The Netfilter hooks:
Priorities:
NF_IP_PRI_FIRST = INT_MIN,
NF_IP_PRI_CONNTRACK = -200,
NF_IP_PRI_MANGLE = -150,
NF_IP_PRI_NAT_DST = -100,
NF_IP_PRI_FILTER = 0,
NF_IP_PRI_NAT_SRC = 100,
NF_IP_PRI_LAST = INT_MAX,
PRE_ROUTING (ip_input.c:ip_rcv):
CONNTRACK=-200, ip_conntrack_core.c:ip_conntrack_in
MANGLE=-150, iptable_mangle.c:ipt_hook
NAT_DST=-100, ip_nat_standalone.c:ip_nat_fn
FILTER=0, ip_fw_compat.c:fw_in, defrag, firewall, demasq, redirect
FILTER+1=1, net/sched/sch_ingress.c:ing_hook
LOCAL_IN (ip_input.c:ip_local_deliver):
FILTER=0, iptable_filter.c:ipt_hook
LVS=100, ip_vs_in
LAST-1, ip_fw_compat.c:fw_confirm
CONNTRACK=LAST-1, ip_conntrack_standalone.c:ip_confirm
FORWARD (ip_forward.c:ip_forward):
FILTER=0, iptable_filter.c:ipt_hook
FILTER=0, ip_fw_compat.c:fw_in, firewall, LVS:check_for_ip_vs_out,
masquerade
LVS=100, ip_vs_out
LOCAL_OUT (ip_output.c):
CONNTRACK=-200, ip_conntrack_standalone.c:ip_conntrack_local
MANGLE=-150, iptable_mangle.c:ipt_local_out_hook
NAT_DST=-100, ip_nat_standalone.c:ip_nat_local_fn
FILTER=0, iptable_filter.c:ipt_local_out_hook
POST_ROUTING (ip_output.c:ip_finish_output):
FILTER=0, ip_fw_compat.c:fw_in, firewall, unredirect,
mangle ICMP replies
LVS=NAT_SRC-1, ip_vs_post_routing
NAT_SRC=100, ip_nat_standalone.c:ip_nat_out
CONNTRACK=LAST, ip_conntrack_standalone.c:ip_refrag
CONNTRACK:
PRE_ROUTING, LOCAL_IN, LOCAL_OUT, POST_ROUTING
FILTER:
LOCAL_IN, FORWARD, LOCAL_OUT
MANGLE:
PRE_ROUTING, LOCAL_OUT
NAT:
PRE_ROUTING, LOCAL_OUT, POST_ROUTING
Running variants:
1. Only lvs - the fastest
2. lvs + ipfw NAT
3. lvs + iptables NAT
Where is LVS placed:
LOCAL_IN:100 ip_vs_in
FORWARD:100 ip_vs_out
POST_ROUTING:NF_IP_PRI_NAT_SRC-1 ip_vs_post_routing
The chains:
The out->in LVS packets (for any forwarding method) walk:
pre_routing -> LOCAL_IN -> ip_route_output or dst cache -> POST_ROUTING
LOCAL_IN
ip_vs_in -> ip_route_output/dst cache
-> set skb->nfmark with special value
-> ip_send -> POST_ROUTING
POST_ROUTING
ip_vs_post_routing
- check skb->nfmark and exit from the
chain
The in->out LVS packets (for LVS/NAT) walk:
pre_routing -> FORWARD -> POST_ROUTING
FORWARD
ip_vs_out -> NAT -> NF_ACCEPT
POST_ROUTING
ip_vs_post_routing
- check skb->nfmark and exit from the
chain
I hope in the netfilter docs there is a nice ascii diagram.

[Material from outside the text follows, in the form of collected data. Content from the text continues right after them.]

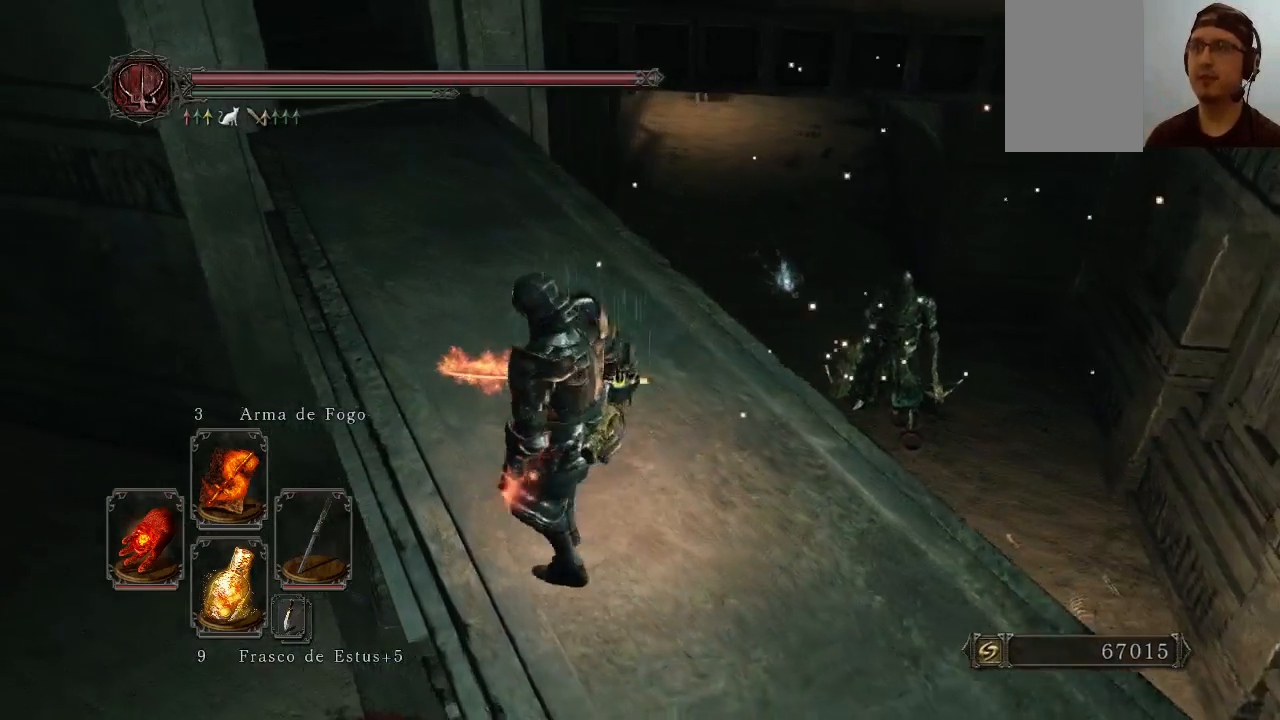
{"buttons": [], "left_stick": "up-left", "right_stick": "center", "events": [[133, "left_stick", "up"], [267, "right_stick", "down-right"], [400, "left_stick", "up-left"], [500, "right_stick", "center"]]}
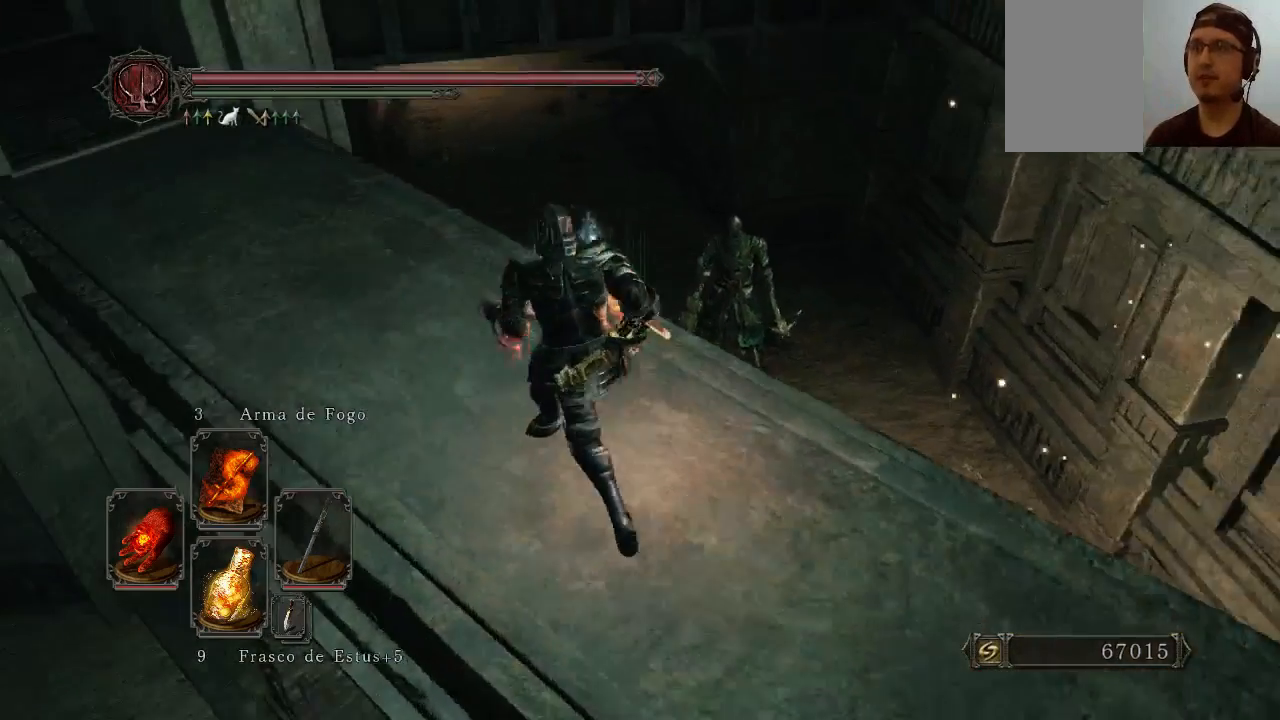
{"buttons": ["B"], "left_stick": "up", "right_stick": "center", "events": [[400, "left_stick", "up"], [433, "B", "down"]]}
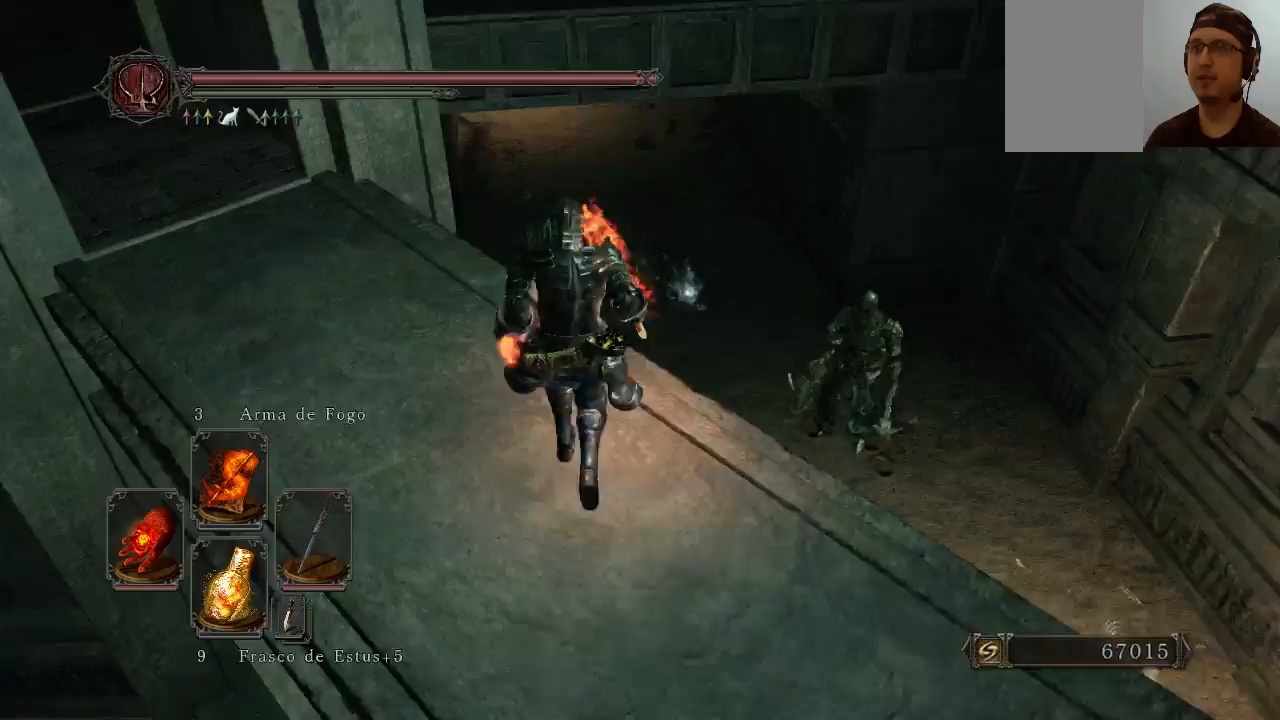
{"buttons": [], "left_stick": "up", "right_stick": "center", "events": [[500, "B", "up"]]}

But I hope the above info is more useful if you already know what
means each hook.
> > > The biggest problem I see here is that maybe the user space daemons
> > > don't get enough scheduling time to be accurate enough.
> >
> > That is definitely true. When the CPU(s) are busy
> > transferring packets the processes can be delayed. So, the director
> > better not spend many cycles in user space. This is the reason I
> > prefer all these health checks to run in the real servers but this
> > is not always good/possible.
>
> No, considering the fact that not all RS are running Linux. We would
> need to port the healthchecks to every possible RS architecture.
Yes, this is a drawback.
> > > Tell me, which scheduler should I take? None of the existing ones
> > > gives me good enough results currently with persistency. We have
> > > to accept the fact, that 3-Tier application programmers don't
> > > know about loadbalancing or clustering, mostly using Java and this
> > > is just about the end of trying to load balance the application
> > > smoothly.
> >
> > WRR + load informed cluster software. But I'm not sure in
> > the fact the persistency can do very bad things. May be yes, but
> > for small number of clients or when wlc is used (we don't talk for
> > the other dumb schedulers).
>
> I currently get some values via an daemon coded in perl on the RS,
> started via xinetd. The LB connects to the healthcheck port and
> gets some prepared results. He then puts this stuff into a db and
> starts calculating the next steps to reconfigure the LVS-cluster to
> smoothen the imbalance. The longer you let it running the more data
> you get and the less adjustments you have to make. I reckon some
> guy showing up on this list once had this idea in direction of
> fuzzy logic. Hey Julian, maybe we should accept the fact that the
> wlc scheduler also isn't a very advanced one:
> loh = atomic_read(&least->activeconns)*50+atomic_read(&least->inactconns);
> What would you think would change if we made this 50 dynamic?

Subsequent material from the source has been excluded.